PROVIDED ENTRIES below:
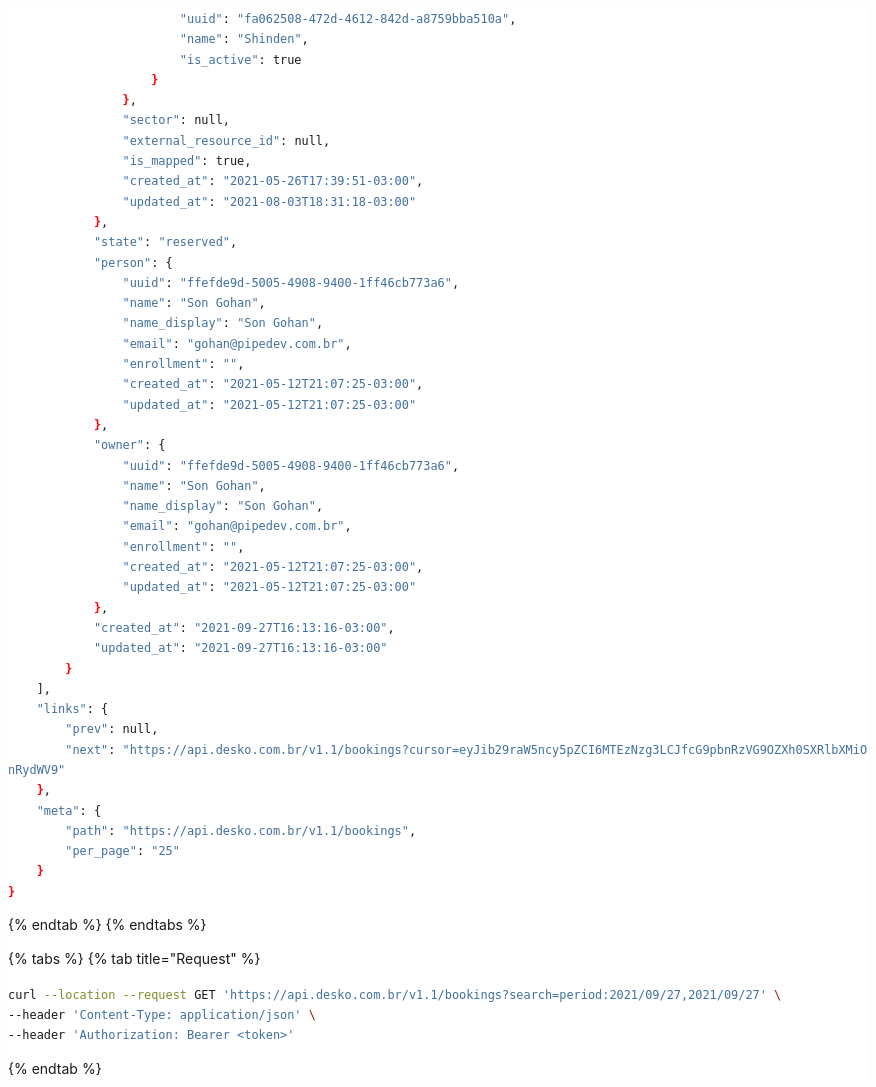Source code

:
 ```bash
                        "uuid": "fa062508-472d-4612-842d-a8759bba510a",
                        "name": "Shinden",
                        "is_active": true
                    }
                },
                "sector": null,
                "external_resource_id": null,
                "is_mapped": true,
                "created_at": "2021-05-26T17:39:51-03:00",
                "updated_at": "2021-08-03T18:31:18-03:00"
            },
            "state": "reserved",
            "person": {
                "uuid": "ffefde9d-5005-4908-9400-1ff46cb773a6",
                "name": "Son Gohan",
                "name_display": "Son Gohan",
                "email": "gohan@pipedev.com.br",
                "enrollment": "",
                "created_at": "2021-05-12T21:07:25-03:00",
                "updated_at": "2021-05-12T21:07:25-03:00"
            },
            "owner": {
                "uuid": "ffefde9d-5005-4908-9400-1ff46cb773a6",
                "name": "Son Gohan",
                "name_display": "Son Gohan",
                "email": "gohan@pipedev.com.br",
                "enrollment": "",
                "created_at": "2021-05-12T21:07:25-03:00",
                "updated_at": "2021-05-12T21:07:25-03:00"
            },
            "created_at": "2021-09-27T16:13:16-03:00",
            "updated_at": "2021-09-27T16:13:16-03:00"
        }
    ],
    "links": {
        "prev": null,
        "next": "https://api.desko.com.br/v1.1/bookings?cursor=eyJib29raW5ncy5pZCI6MTEzNzg3LCJfcG9pbnRzVG9OZXh0SXRlbXMiOnRydWV9"
    },
    "meta": {
        "path": "https://api.desko.com.br/v1.1/bookings",
        "per_page": "25"
    }
}
```
{% endtab %}
{% endtabs %}

{% tabs %}
{% tab title="Request" %}
```bash
curl --location --request GET 'https://api.desko.com.br/v1.1/bookings?search=period:2021/09/27,2021/09/27' \
--header 'Content-Type: application/json' \
--header 'Authorization: Bearer <token>' 
```
{% endtab %}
End of PROVIDED ENTRIES.
:: PROBLEM ::
All lines of the records containing "desko" should be shown.

:: RESULT OF THIS EXERCISE ::
        "next": "https://api.desko.com.br/v1.1/bookings?cursor=eyJib29raW5ncy5pZCI6MTEzNzg3LCJfcG9pbnRzVG9OZXh0SXRlbXMiOnRydWV9"
        "path": "https://api.desko.com.br/v1.1/bookings",
curl --location --request GET 'https://api.desko.com.br/v1.1/bookings?search=period:2021/09/27,2021/09/27' \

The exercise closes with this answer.